I've been wondering if it would be safe to feed a hedgehog baby food? I don't have one yet but i've seen people feeding baby food and it doesn't seem like there was any problems. I just want to know if I should just feed it alone as the meal or have it mixed with other foods? I just want my future hedgie to have the best diet possible but I don't know what to feed em'!


----------



## Judi (Jul 9, 2009)

You can offer baby food as a treat, but a good quality dry kibble should be the main portion of the diet. A lot of baby foods are full of starch, sugar and fillers and aren't that great for babies or hedgies, so read the labels before you buy.

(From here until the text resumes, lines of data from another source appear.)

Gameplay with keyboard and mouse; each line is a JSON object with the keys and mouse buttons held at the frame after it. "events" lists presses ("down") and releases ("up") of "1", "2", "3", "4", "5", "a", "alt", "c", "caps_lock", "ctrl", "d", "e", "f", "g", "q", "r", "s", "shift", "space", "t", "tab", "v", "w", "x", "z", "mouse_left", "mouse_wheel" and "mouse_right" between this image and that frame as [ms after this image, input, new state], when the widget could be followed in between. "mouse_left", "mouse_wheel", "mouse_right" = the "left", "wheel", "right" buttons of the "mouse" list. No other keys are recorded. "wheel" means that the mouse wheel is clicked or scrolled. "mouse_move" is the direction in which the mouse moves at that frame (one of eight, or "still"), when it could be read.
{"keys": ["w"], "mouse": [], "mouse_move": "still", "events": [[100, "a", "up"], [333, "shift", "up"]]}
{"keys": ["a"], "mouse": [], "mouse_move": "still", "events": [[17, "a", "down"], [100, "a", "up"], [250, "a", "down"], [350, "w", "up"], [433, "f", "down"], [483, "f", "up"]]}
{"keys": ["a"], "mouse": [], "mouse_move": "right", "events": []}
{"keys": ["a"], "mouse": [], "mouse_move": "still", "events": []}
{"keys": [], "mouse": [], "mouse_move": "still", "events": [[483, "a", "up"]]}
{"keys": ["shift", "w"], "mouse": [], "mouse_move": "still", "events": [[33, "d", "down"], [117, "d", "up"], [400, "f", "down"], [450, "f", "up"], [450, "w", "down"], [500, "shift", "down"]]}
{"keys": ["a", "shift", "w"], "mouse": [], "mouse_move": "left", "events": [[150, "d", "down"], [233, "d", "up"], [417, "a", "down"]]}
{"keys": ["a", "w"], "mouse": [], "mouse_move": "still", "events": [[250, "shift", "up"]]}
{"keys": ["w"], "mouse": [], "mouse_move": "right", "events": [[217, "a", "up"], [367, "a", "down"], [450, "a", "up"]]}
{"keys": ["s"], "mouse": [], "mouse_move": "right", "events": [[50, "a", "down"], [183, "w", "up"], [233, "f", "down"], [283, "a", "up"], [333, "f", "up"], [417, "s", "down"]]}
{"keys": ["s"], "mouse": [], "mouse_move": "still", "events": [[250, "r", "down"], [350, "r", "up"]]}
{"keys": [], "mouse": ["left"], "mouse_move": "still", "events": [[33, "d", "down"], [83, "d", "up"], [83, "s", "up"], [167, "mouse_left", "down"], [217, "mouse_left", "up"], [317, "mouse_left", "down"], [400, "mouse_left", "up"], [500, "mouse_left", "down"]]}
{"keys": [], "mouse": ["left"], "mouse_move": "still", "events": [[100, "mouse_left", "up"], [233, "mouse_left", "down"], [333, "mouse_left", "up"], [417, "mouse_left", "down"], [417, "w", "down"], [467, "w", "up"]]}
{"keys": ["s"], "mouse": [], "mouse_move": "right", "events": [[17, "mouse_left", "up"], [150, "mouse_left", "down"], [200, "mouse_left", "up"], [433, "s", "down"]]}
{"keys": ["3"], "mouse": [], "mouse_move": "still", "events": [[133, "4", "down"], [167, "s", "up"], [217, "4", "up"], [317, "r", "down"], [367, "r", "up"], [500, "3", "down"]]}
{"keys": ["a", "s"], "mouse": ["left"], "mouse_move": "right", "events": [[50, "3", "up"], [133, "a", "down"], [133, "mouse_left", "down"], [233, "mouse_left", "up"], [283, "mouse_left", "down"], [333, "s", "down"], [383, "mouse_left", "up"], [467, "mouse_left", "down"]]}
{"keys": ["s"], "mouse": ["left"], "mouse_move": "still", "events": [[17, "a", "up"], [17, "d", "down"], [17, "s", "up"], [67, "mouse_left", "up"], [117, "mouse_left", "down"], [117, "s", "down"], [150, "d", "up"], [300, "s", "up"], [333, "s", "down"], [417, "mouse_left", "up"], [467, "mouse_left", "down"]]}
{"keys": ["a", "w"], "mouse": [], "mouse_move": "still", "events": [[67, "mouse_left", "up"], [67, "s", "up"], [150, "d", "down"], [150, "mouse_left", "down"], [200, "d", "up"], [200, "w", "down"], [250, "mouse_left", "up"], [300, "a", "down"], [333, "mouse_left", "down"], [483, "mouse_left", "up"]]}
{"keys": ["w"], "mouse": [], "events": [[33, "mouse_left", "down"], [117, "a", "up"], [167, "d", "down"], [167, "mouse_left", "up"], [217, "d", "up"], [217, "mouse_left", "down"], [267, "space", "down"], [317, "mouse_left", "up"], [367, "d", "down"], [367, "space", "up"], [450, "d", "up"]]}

You can also feed cooked chicken or beef, fresh fruits and veggies, a little soy yogurt (but again, that has lots of sugar).


----------



## Hissy-Fit-Hazel (Jul 15, 2011)

baby food is ok just check the ingredients for what is allowable...I stick with the organic stuff as it's easier for me to decide what is ok/what is not  I give just a wee bit 1/2 tsp or so with Hazels chicken or egg at night. I don't put it on the kibble or anything because I am learning what she likes and if I did that she might not eat her kibble.


----------



## Olympia (Aug 4, 2010)

I find meat baby food is a great way to get my two to eat vegies because they won`t eat them fresh. They both love chicken baby food and will eat just about any vegetable baby food I mix it with. They really like chicken, green beans and a little apple sauce mixed together. I give them about 1 teaspoon of baby food each night, as a treat when I get them out for bonding.


----------



## TeddysMommy (Apr 24, 2011)

Baby food is fine  

I make my own baby food in the blender so I know whats going into my little guy, just mash up some sweet potatoes or bananas or what ever your little guy or girl likes


----------